Keith C. Ferdinand, MD, FACC, FAHA, FNLA: You guys have given me a lot of information, and it indicates that LDL-C is causal for ASCVD [atherosclerotic cardiovascular disease]. But Christie, I remember they used to say the LDL hypothesis. What happened to that concept?

Christie M. Ballantyne, MD, FACC: Well, let me take it back to LDL as an atherogenic lipoprotein vs LDL-C. We measure LDL-C as a surrogate for those particles with it. All these particles that contain apo B [apolipoprotein B], so that’s LDL particles, VLDL [very low-density lipoprotein] remnants, IDL [intermediate-density lipoprotein], and LP(a). I don’t want to get too technical, but basically, all of that could be non-HDL [high-density lipoprotein] cholesterol. LP(a) is also important. So we focus on LDL-C as a surrogate for the bad particles, but there are other tests like apo B and LP(a) that could also be important or non-HDL cholesterol. I do think it’s the lipoproteins in our circulation. There are a lot of bad ones.
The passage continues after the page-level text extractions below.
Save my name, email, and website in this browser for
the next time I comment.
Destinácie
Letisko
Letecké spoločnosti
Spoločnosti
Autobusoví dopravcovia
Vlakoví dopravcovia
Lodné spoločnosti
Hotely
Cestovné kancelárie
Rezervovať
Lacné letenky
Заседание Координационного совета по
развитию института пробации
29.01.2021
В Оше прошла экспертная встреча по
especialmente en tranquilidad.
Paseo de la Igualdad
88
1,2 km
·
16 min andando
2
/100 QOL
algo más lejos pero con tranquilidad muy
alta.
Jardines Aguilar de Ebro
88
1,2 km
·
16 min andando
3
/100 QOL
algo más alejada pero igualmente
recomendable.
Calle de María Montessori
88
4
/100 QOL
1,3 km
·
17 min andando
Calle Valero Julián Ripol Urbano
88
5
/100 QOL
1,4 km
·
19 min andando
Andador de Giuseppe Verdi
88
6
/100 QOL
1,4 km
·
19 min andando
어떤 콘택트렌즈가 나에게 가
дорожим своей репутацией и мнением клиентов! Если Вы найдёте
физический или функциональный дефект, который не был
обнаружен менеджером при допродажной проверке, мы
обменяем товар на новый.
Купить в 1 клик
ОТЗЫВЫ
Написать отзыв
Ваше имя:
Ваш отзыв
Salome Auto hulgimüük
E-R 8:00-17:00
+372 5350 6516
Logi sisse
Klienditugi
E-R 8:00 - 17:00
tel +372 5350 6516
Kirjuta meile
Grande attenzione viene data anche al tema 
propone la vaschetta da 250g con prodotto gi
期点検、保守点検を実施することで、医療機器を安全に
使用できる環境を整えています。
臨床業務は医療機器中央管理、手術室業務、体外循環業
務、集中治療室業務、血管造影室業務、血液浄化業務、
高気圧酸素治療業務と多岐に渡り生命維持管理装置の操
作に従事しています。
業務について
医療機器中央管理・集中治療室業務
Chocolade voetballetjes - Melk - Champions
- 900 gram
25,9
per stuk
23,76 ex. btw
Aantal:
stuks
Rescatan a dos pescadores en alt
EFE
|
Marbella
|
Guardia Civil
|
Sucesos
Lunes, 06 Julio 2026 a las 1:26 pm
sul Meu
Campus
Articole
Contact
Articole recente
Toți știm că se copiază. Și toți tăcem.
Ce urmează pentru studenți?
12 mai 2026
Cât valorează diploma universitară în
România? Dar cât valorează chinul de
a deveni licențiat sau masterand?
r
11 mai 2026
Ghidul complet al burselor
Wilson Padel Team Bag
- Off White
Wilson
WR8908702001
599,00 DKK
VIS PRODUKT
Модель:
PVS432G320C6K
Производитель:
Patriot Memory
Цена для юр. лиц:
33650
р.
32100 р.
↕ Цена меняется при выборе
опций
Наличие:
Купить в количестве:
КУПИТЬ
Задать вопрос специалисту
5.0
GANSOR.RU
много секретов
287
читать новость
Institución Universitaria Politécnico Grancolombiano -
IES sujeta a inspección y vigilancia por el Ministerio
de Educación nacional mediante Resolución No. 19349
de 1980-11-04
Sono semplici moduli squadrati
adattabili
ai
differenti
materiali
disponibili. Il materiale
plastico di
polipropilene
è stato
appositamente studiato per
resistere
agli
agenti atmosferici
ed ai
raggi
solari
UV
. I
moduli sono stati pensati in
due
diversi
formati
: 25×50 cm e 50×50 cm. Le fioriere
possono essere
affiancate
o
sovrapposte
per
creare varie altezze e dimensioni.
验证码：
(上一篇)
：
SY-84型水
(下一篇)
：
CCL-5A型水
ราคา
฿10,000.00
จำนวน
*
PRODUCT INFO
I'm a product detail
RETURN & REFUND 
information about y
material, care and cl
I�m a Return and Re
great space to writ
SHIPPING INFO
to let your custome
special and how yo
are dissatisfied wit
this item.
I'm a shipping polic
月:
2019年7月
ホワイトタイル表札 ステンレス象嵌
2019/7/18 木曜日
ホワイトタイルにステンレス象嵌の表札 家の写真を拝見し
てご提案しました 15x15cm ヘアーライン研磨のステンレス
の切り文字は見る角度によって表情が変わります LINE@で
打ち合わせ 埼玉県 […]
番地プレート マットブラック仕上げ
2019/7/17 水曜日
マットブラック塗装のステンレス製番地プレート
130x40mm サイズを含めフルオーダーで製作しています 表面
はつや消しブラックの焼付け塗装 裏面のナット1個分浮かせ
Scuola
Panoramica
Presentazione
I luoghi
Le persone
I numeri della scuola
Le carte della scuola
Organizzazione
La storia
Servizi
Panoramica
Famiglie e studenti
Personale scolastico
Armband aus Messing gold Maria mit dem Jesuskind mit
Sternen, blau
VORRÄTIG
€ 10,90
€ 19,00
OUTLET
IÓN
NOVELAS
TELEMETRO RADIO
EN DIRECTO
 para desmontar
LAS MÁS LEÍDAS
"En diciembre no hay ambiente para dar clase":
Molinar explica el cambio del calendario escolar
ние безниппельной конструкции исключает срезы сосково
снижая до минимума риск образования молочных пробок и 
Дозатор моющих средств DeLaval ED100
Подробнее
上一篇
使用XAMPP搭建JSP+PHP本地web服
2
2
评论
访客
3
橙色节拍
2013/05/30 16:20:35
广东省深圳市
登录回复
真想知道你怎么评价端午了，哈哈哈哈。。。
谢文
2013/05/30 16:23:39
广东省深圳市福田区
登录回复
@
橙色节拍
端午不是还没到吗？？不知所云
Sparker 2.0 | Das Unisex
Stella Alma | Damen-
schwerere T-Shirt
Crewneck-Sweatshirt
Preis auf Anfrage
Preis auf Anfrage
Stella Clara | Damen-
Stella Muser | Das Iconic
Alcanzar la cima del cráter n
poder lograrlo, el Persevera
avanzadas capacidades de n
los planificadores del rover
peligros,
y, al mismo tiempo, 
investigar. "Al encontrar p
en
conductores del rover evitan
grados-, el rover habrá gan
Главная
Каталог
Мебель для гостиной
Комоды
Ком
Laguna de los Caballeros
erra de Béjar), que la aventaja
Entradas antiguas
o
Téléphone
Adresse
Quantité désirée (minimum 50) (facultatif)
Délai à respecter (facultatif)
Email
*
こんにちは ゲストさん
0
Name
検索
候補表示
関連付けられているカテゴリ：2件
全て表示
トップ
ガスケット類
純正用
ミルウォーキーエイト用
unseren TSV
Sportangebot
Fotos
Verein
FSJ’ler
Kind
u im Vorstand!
When you see a high triglyceride level, very frequently that person has a problem, too, even though the LDL-C might appear to be somewhat borderline.

Keith C. Ferdinand, MD, FACC, FAHA, FNLA: Mary, I guess you’re going to have to agree. Our colleagues have given us so much information on the importance of LDL-C.

Mary McGowan, MD, FNLA: No, I absolutely agree. The thing that I’d like to drive home is the difference between, as Dr Kohli pointed out, being born with a protective mutation. Say, for example, a loss-of-function mutation in PCSK9 (proprotein convertase subtilisin/kexin type 9). You set yourself up for a lifetime of lower cholesterol vs getting on a statin later in life. It really gives us the message that the earlier we start to reduce LDL-C, the better. So often we don’t initiate therapy until after somebody has already had a cardiac event.